Kardinal Müller zeigt die häretische Seite der lutherischen Lehre

Noch deut­li­cher kri­ti­siert Kar­di­nal Mül­ler den Luther-Enthu­si­as­mus und die weich­ge­spült Öku­me­ne bei katho­li­schen Kir­chen­leu­ten. Die Ana­ly­sen des ehe­ma­li­gen Lei­ters der Glau­bens­kon­gre­ga­ti­on sind auf einer ita­lie­ni­schen Inter­net­sei­te sowie in der Tages­post Ende Okto­ber publiziert.

  • Mül­ler sieht die Reform­be­mü­hun­gen der Refor­ma­to­ren zunächst im Kon­text von jeweils epo­cha­len katho­li­schen Refor­men seit der Karo­lin­gi­schen Renais­sance bis zu den nach­triden­ti­ni­schen Erneue­run­gen. Doch mit Luthers Behaup­tung, die Kir­che habe „über tau­send Jah­re Glau­bens­irr­tü­mer gelehrt und durch eine fal­sche Sakra­men­ten­leh­re das Heil der Gläu­bi­gen gefähr­det“, war das Band zer­schnit­ten, die Kir­che zum Teu­fel geschickt. Die Refor­ma­ti­on betrieb kei­ne Kir­chen­re­form, son­dern „eine sub­stan­ti­el­le Umfor­mung der Kir­che“, eine „Revo­lu­ti­on“ zur Grün­dung einer ande­ren Kirche.

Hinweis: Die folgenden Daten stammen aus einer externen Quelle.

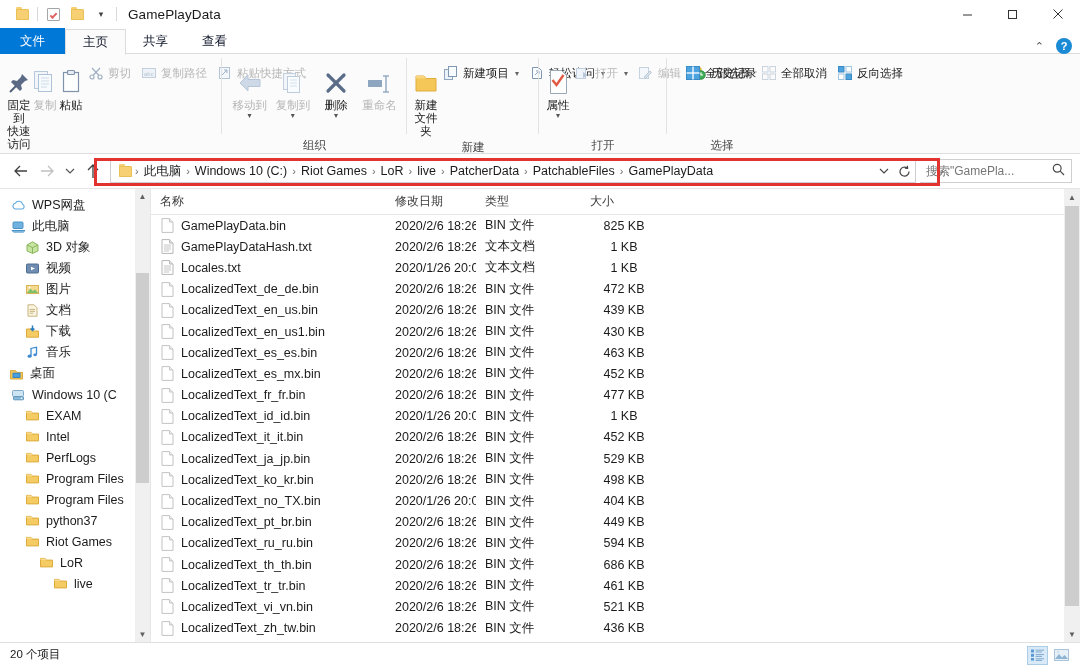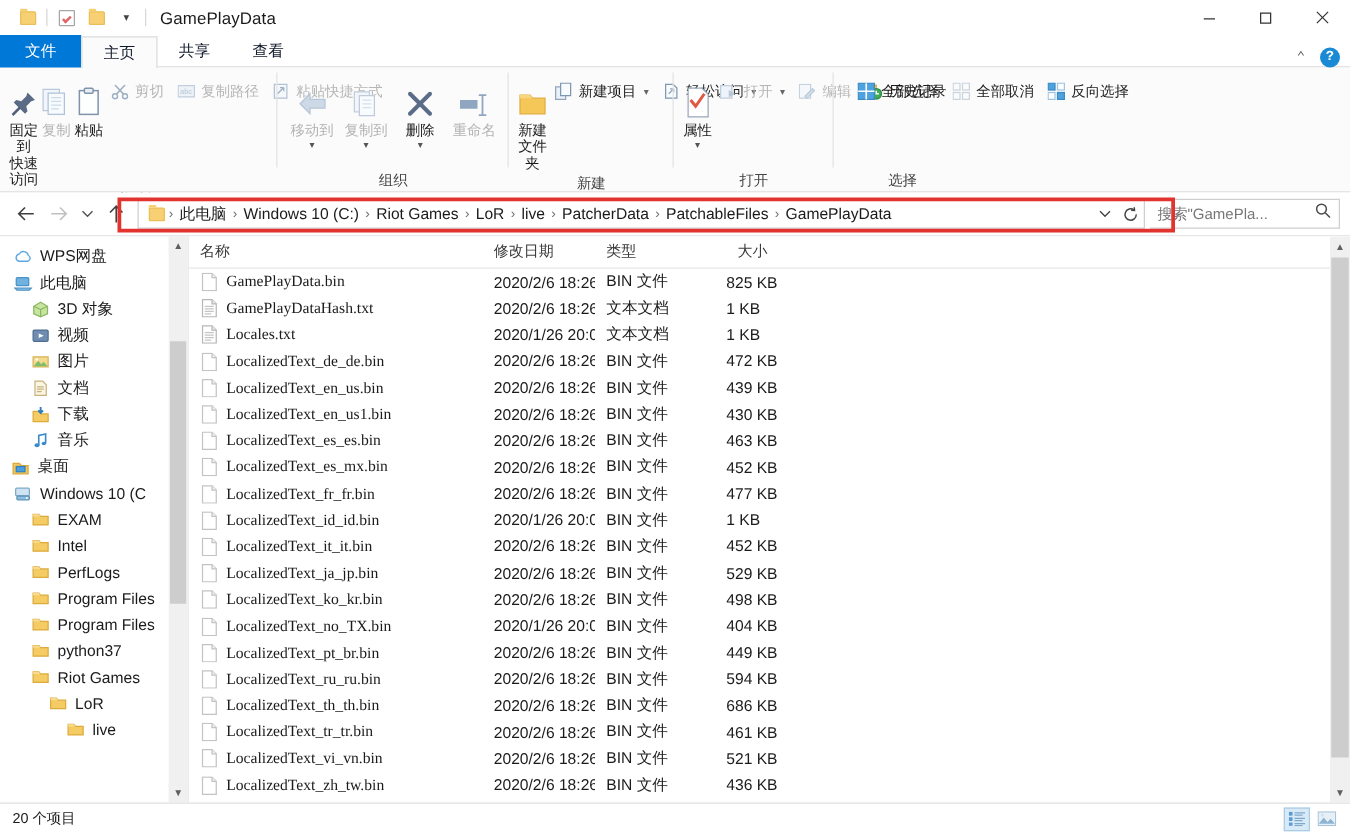"文件" .tabrow { font-family: Liberation Mono, monospace -> none }
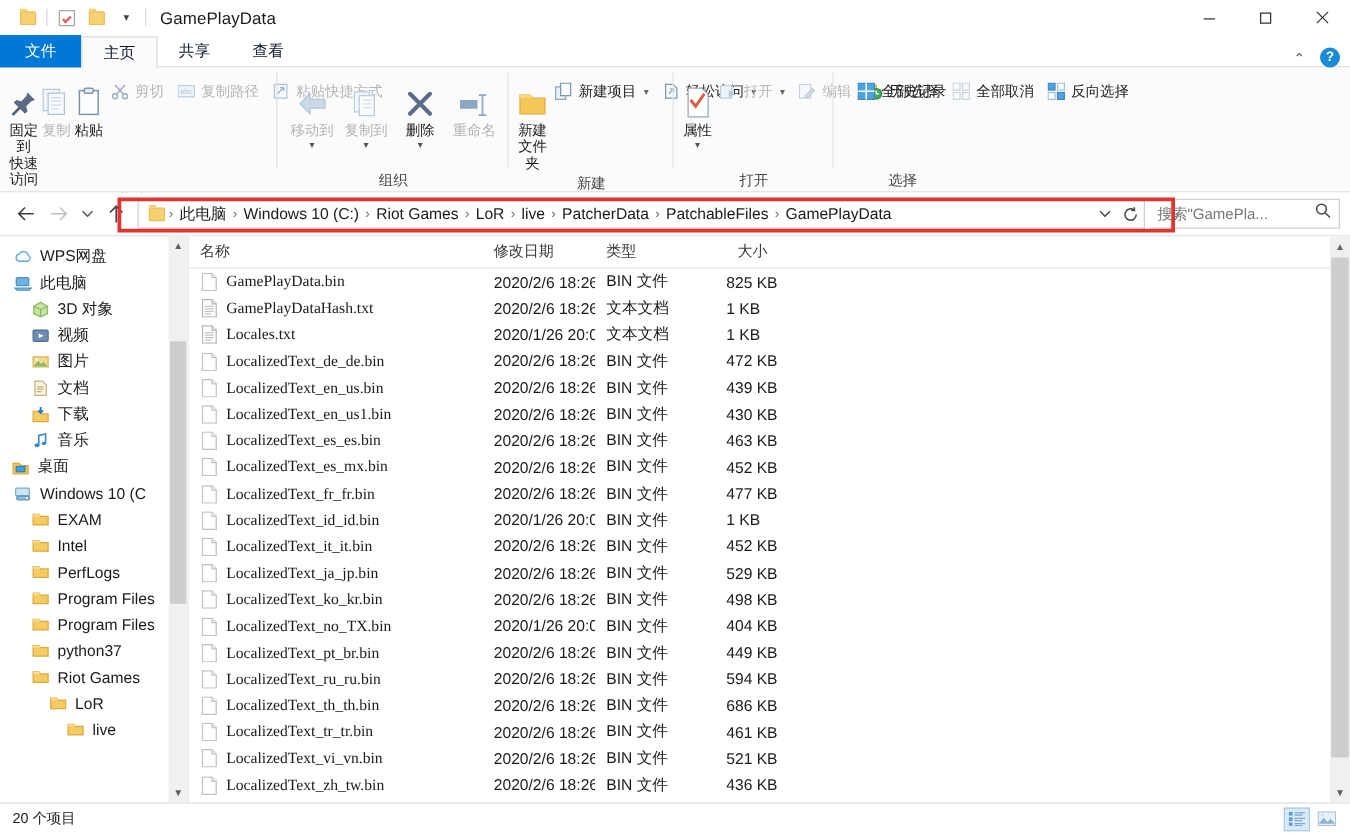"GamePlayData.bin" .cell.name { font-family: Liberation Serif, serif -> none }
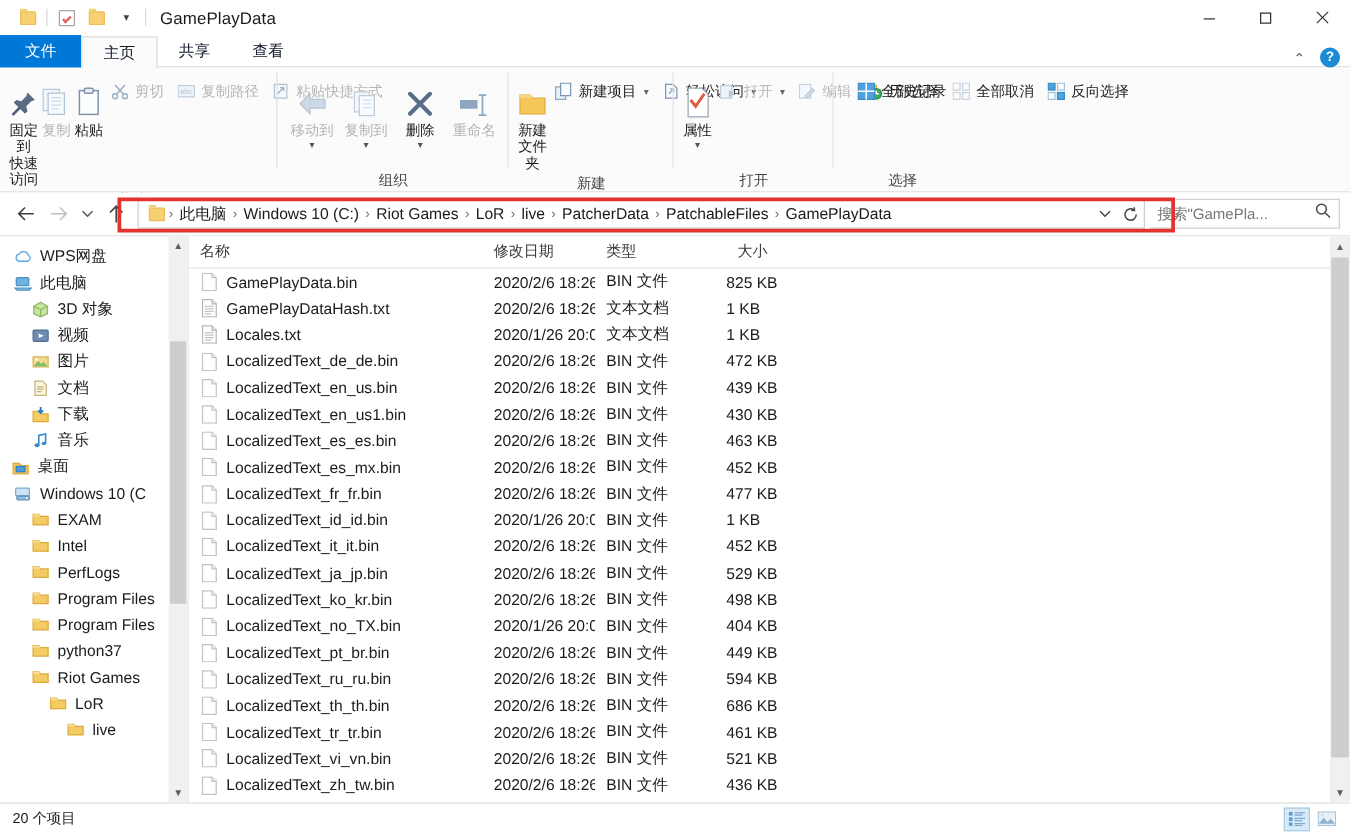"825 KB" .cell.size { text-align: left -> center }
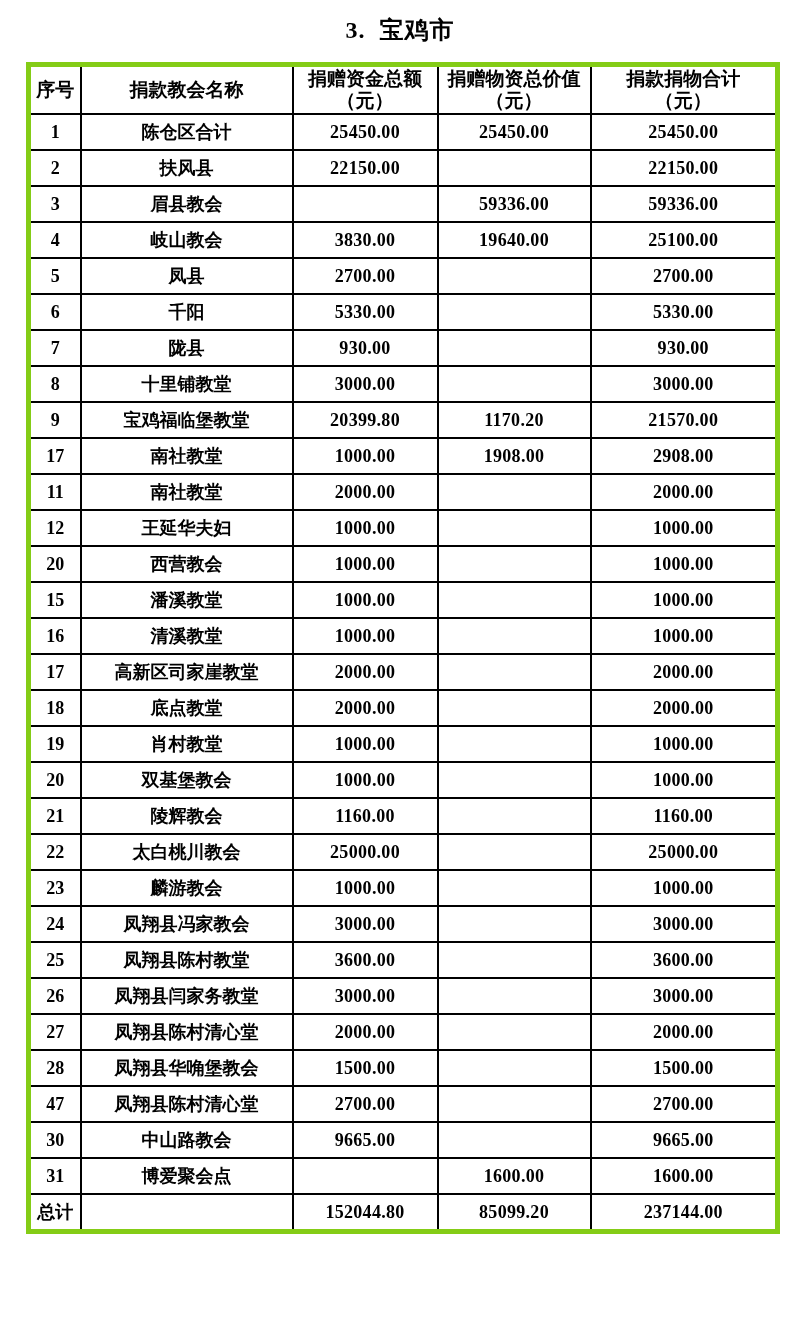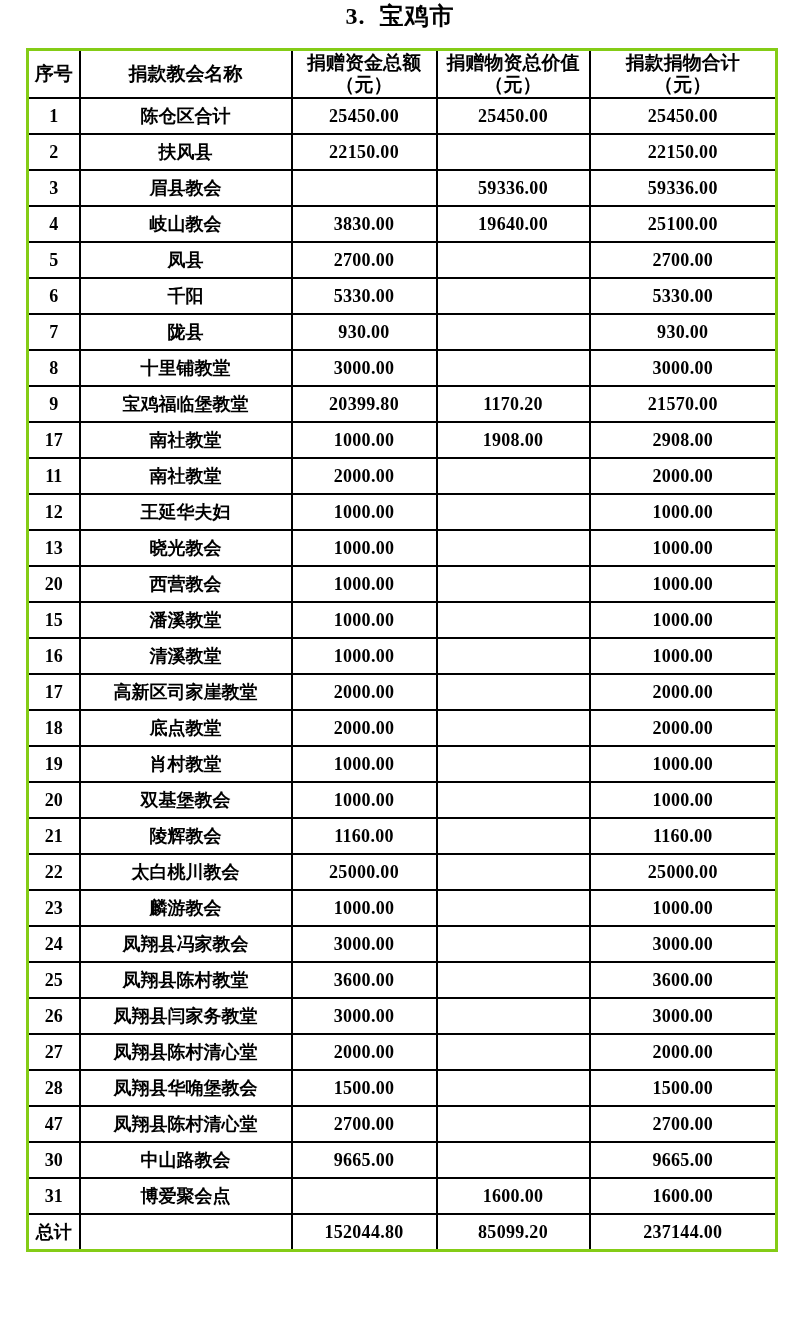"3. 宝鸡市" .doc-title { padding-top: none -> 14px }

  • Die „desa­strö­sen Fol­gen der refor­ma­to­ri­schen Bewe­gun­gen“ in Form von immer neu­en Spal­tun­gen, Anfein­dun­gen und Ver­teuf­lun­gen zeig­ten deut­lich, dass die Refor­ma­ti­on „wider den Hei­li­gen Geist“ gesche­hen sei.
  • Der Kar­di­nal ent­wickelt eine luzi­de Kri­tik an der luthe­ri­schen Kern­bot­schaft von der Recht­fer­ti­gungs­leh­re: Luther habe den Glau­ben an die objek­ti­ve Heils­wirk­lich­keit Chri­sti auf einen selbst­re­fle­xi­ven Glau­bens­akt redu­ziert. Bei dem soll der sub­jek­ti­ve Erlö­sungs­glau­be das Heil durch Heils­ge­wiss­heit bewir­ken. Damit wer­de „der Sün­der durch sei­nen Glau­bens­akt gleich­sam sein eige­ner Erlö­ser. Die per­sön­li­che Über­zeugt­heit wird wich­ti­ger als das Fak­tum der rea­len Erlö­sung in Chri­stus“. Von Chri­stus ver­schiebt sich die Glau­bens­mit­te auf „das ICH im Glau­ben bei Mar­tin Luther“ (Paul Hacker).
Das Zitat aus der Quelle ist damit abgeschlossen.